Description of the task: Below are some records; output exactly the lines from the line with "2.1. Infection Cycle" to the line with "SARS-CoV-2 can be", both ends kept, and nothing more.

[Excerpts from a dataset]
---+---

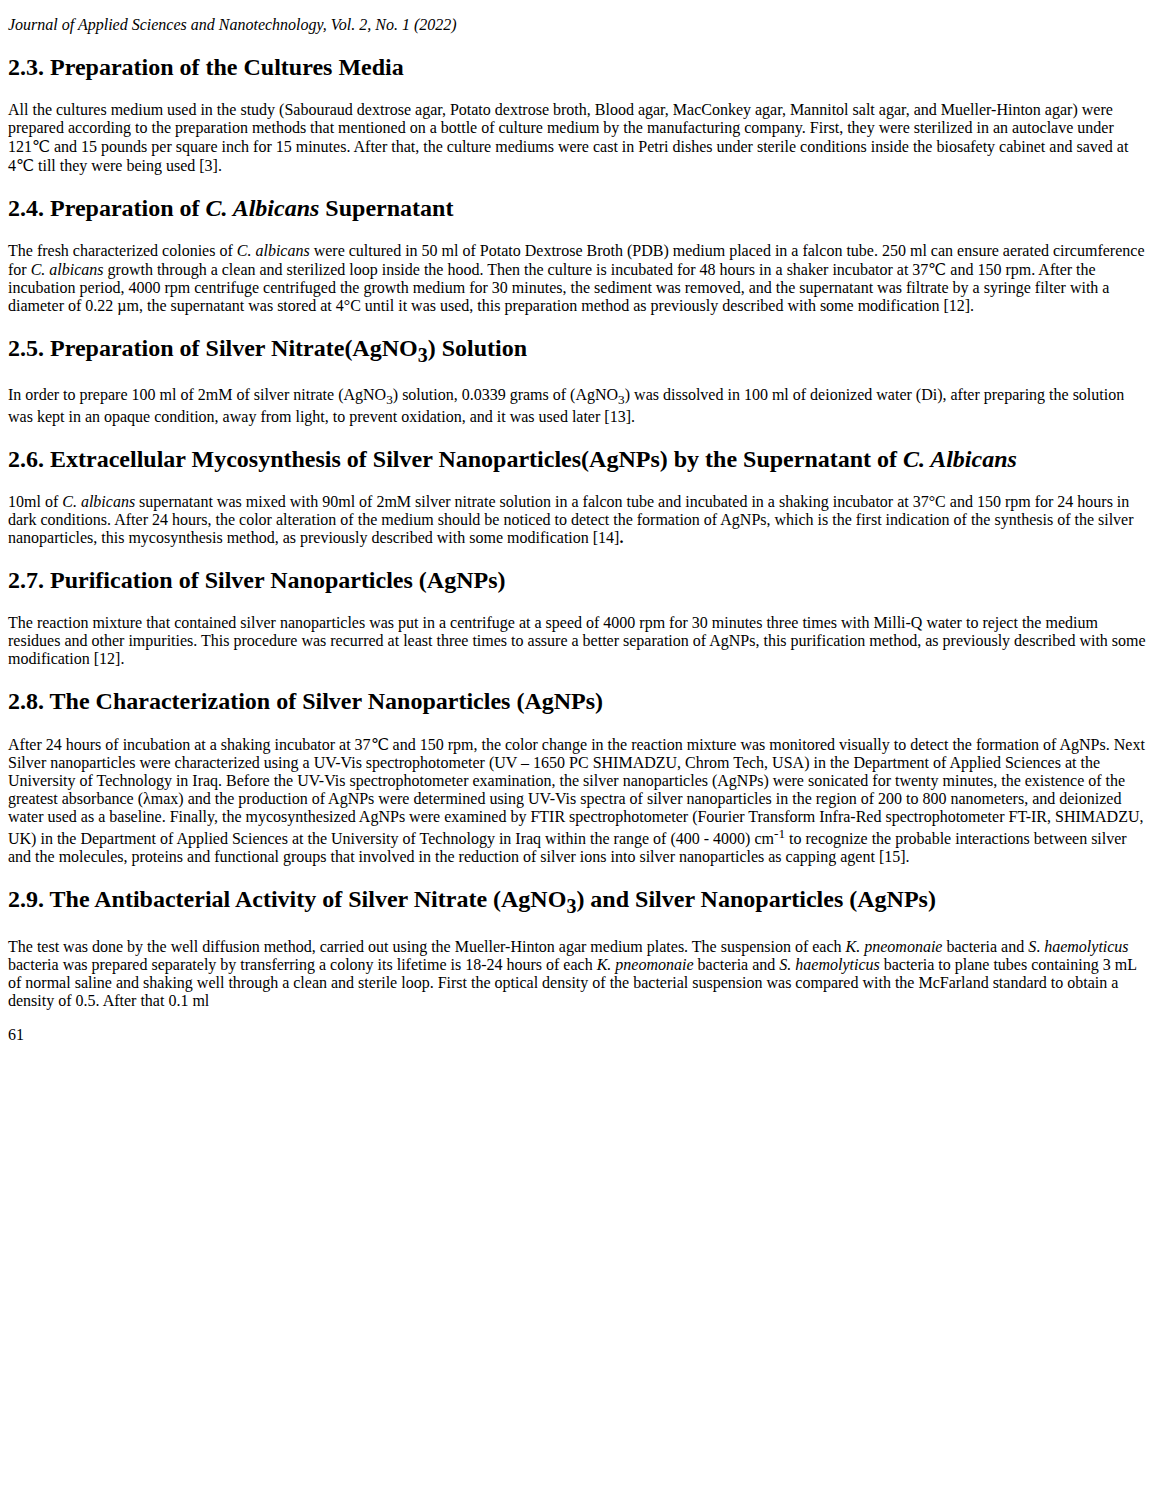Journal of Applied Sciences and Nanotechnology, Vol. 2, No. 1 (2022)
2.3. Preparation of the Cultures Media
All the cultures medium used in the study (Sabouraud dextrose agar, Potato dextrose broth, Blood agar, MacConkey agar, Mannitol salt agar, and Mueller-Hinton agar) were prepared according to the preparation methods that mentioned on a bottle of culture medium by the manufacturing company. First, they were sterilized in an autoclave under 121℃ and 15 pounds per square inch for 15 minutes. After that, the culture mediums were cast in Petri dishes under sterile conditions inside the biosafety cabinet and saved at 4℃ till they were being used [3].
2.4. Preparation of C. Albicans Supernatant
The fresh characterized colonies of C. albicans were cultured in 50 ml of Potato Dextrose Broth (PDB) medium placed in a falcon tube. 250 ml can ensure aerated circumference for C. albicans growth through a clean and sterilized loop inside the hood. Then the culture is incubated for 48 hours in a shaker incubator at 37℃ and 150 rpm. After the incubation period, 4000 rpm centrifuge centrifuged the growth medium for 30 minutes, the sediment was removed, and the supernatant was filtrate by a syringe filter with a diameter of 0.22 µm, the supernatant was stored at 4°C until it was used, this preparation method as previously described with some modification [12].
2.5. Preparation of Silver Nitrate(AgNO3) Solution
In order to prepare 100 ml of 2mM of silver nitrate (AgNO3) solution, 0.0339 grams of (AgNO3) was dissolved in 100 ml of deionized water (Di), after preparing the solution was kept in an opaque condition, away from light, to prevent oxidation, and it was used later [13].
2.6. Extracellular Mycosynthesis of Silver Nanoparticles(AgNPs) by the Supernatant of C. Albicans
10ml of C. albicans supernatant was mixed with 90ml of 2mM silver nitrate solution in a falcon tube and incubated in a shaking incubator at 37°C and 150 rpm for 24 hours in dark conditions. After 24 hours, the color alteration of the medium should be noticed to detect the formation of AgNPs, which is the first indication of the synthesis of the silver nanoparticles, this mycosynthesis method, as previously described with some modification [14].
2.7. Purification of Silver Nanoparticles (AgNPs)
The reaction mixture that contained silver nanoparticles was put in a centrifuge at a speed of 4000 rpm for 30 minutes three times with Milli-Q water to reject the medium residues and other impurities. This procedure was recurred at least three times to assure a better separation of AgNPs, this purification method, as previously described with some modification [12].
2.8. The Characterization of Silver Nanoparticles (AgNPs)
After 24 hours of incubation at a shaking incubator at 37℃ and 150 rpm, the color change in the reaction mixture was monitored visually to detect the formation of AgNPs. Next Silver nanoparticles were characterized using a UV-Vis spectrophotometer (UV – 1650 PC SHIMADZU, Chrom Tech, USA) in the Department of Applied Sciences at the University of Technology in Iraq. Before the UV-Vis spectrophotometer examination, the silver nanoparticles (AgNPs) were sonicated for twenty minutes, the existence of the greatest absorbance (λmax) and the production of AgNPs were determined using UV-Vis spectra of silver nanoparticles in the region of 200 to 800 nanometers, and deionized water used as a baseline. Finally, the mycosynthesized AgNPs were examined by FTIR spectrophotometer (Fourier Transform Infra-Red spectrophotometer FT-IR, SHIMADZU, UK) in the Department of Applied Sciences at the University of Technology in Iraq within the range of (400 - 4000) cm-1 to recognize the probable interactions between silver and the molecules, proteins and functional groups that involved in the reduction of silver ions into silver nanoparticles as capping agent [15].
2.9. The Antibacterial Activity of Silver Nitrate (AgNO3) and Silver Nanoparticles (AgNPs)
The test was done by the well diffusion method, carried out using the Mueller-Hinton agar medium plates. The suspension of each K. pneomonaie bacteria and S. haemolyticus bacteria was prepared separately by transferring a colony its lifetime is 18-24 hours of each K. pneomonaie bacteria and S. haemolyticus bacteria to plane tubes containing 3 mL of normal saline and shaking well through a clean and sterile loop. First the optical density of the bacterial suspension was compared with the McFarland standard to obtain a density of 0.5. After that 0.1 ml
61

---+---

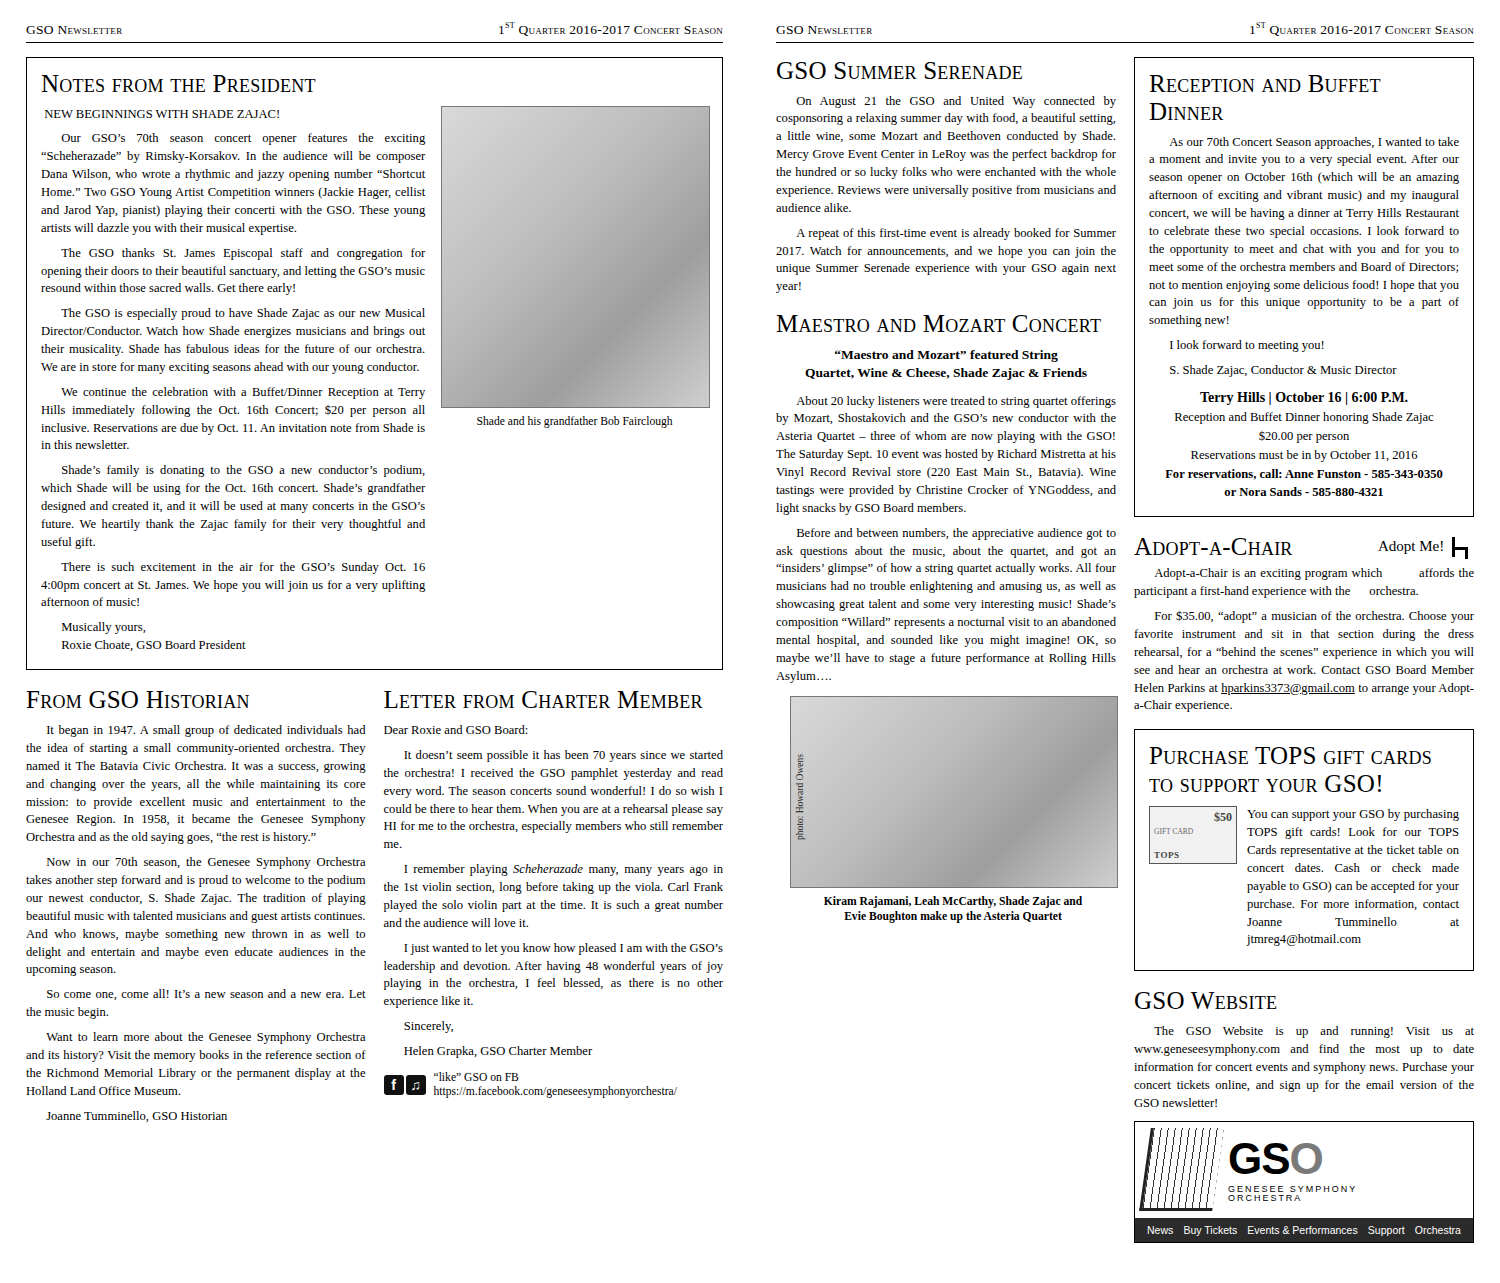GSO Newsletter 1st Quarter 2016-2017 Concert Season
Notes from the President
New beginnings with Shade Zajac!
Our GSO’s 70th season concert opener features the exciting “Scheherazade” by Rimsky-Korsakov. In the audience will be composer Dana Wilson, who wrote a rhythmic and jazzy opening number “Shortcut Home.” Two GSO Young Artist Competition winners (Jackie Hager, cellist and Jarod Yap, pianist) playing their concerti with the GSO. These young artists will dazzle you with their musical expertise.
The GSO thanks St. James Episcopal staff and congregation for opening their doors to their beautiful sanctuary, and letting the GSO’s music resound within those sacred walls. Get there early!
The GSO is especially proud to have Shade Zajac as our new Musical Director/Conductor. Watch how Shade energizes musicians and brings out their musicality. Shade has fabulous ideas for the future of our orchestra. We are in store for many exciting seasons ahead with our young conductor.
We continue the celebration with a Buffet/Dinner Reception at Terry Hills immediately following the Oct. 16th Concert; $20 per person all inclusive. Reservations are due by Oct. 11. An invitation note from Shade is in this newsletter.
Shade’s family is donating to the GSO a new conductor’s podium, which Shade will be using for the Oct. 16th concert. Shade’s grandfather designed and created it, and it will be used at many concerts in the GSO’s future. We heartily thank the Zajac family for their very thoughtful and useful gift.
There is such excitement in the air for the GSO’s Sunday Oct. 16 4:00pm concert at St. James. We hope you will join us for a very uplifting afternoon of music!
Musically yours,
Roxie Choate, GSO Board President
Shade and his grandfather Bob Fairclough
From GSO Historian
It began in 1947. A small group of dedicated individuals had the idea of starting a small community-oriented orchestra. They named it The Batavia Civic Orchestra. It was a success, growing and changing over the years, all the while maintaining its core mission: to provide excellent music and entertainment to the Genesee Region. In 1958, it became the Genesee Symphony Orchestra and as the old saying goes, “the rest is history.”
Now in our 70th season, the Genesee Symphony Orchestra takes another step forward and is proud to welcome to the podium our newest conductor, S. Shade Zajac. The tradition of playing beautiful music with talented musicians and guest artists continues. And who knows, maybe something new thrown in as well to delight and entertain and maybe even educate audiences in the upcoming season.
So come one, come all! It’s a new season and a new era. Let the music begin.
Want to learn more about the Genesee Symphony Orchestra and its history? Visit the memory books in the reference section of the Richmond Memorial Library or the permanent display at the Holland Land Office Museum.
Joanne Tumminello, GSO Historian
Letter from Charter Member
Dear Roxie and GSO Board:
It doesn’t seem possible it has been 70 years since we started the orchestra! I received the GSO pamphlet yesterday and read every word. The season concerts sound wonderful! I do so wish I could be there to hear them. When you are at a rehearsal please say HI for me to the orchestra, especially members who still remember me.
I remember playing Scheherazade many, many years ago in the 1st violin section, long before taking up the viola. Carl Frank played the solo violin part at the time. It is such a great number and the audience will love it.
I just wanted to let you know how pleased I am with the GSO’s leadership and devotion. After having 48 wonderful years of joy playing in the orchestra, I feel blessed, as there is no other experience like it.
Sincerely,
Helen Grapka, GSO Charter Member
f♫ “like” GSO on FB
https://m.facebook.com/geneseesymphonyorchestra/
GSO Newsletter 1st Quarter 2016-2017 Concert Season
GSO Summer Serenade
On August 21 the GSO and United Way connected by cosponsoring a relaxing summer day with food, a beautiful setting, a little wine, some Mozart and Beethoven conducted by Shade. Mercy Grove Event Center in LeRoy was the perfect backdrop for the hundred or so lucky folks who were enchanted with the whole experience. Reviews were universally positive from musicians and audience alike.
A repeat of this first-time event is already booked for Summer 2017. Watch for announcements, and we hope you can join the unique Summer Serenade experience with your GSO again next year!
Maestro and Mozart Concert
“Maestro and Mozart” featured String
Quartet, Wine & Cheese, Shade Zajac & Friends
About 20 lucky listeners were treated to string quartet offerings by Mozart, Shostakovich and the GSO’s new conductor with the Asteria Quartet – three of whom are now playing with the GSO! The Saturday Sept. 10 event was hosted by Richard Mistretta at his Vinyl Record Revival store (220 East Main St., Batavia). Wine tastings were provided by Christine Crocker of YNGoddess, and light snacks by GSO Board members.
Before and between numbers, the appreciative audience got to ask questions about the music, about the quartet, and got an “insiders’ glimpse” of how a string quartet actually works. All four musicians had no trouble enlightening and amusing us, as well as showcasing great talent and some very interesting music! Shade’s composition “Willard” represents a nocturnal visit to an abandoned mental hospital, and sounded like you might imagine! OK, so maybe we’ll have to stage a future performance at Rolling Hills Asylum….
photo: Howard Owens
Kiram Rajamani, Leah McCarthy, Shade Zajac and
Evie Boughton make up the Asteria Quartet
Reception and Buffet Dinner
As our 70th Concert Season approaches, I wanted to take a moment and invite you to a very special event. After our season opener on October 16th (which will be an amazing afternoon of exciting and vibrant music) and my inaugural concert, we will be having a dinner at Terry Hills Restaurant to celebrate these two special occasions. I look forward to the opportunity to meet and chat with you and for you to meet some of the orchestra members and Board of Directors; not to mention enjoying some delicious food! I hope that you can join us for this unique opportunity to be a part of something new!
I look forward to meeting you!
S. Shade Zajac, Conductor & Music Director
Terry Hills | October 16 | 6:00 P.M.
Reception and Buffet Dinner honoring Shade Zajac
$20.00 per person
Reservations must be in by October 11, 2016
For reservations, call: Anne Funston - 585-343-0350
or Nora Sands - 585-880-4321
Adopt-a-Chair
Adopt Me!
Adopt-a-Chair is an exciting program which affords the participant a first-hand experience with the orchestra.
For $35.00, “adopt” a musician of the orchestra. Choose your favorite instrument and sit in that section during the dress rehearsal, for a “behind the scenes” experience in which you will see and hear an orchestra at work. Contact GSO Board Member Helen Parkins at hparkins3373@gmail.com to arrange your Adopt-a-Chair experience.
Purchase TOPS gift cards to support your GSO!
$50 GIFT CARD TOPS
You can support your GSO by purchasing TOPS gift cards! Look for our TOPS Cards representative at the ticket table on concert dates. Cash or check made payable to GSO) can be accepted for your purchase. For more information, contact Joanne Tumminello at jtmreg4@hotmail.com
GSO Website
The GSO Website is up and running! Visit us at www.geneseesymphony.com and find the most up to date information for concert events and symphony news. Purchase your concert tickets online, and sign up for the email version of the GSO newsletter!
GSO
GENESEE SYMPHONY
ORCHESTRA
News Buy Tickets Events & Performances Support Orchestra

---+---

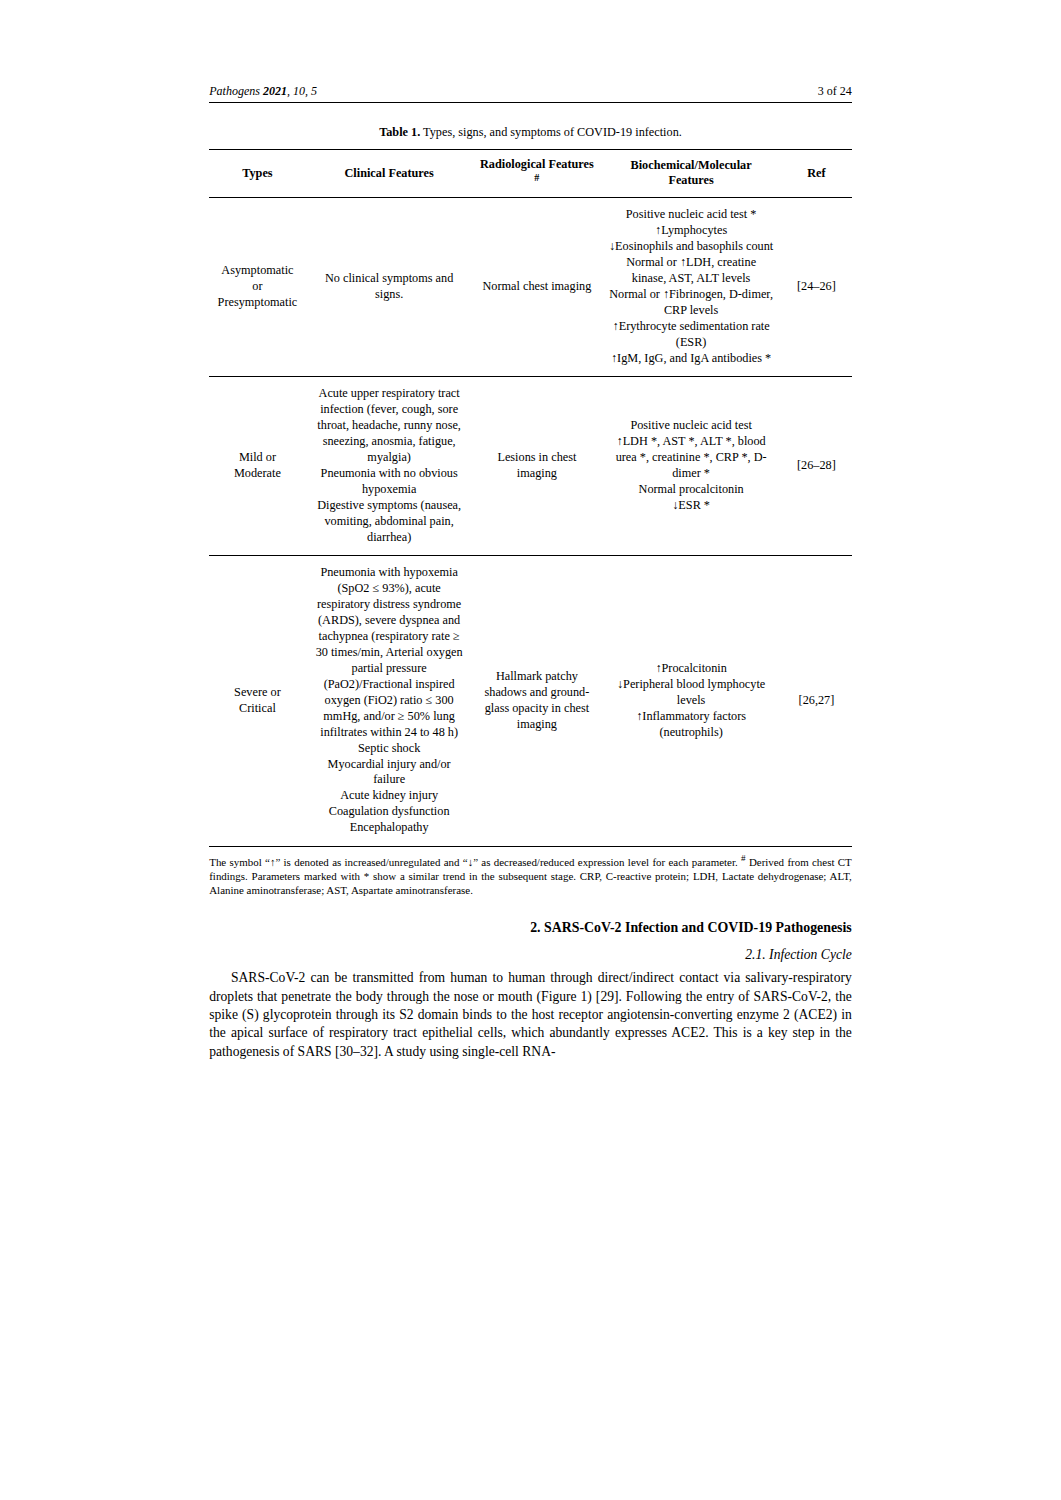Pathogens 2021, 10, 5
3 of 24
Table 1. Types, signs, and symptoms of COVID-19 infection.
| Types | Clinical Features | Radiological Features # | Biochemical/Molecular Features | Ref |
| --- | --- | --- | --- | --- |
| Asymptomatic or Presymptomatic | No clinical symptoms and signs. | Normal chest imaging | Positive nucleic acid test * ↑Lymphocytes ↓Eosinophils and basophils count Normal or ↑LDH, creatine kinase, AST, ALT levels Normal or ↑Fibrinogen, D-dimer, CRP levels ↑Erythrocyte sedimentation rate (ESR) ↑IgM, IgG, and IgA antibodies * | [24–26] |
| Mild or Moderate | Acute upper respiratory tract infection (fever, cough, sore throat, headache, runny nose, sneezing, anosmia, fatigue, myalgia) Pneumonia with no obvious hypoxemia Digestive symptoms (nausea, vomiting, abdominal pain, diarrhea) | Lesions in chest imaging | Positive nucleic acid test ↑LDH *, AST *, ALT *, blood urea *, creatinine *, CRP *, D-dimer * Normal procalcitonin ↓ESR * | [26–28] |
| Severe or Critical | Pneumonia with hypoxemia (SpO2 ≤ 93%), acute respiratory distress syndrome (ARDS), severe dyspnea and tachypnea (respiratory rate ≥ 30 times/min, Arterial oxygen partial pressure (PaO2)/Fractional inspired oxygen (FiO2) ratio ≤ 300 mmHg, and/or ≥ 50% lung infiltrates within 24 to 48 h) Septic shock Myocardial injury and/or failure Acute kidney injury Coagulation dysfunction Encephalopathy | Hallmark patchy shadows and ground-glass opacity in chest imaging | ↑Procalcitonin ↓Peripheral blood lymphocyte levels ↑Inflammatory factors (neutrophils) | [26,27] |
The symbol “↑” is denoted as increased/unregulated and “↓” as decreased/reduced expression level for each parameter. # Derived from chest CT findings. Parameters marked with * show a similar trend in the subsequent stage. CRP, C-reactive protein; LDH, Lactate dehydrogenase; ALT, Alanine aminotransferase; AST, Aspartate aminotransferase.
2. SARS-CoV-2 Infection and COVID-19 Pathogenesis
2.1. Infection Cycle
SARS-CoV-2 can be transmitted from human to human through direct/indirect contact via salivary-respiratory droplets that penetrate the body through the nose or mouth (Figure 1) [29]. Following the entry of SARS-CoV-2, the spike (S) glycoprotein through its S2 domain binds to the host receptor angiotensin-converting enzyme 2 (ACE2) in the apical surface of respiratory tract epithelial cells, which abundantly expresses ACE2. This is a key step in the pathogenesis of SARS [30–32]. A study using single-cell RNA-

---+---

Task result:
2.1. Infection Cycle
SARS-CoV-2 can be transmitted from human to human through direct/indirect contact via salivary-respiratory droplets that penetrate the body through the nose or mouth (Figure 1) [29]. Following the entry of SARS-CoV-2, the spike (S) glycoprotein through its S2 domain binds to the host receptor angiotensin-converting enzyme 2 (ACE2) in the apical surface of respiratory tract epithelial cells, which abundantly expresses ACE2. This is a key step in the pathogenesis of SARS [30–32]. A study using single-cell RNA-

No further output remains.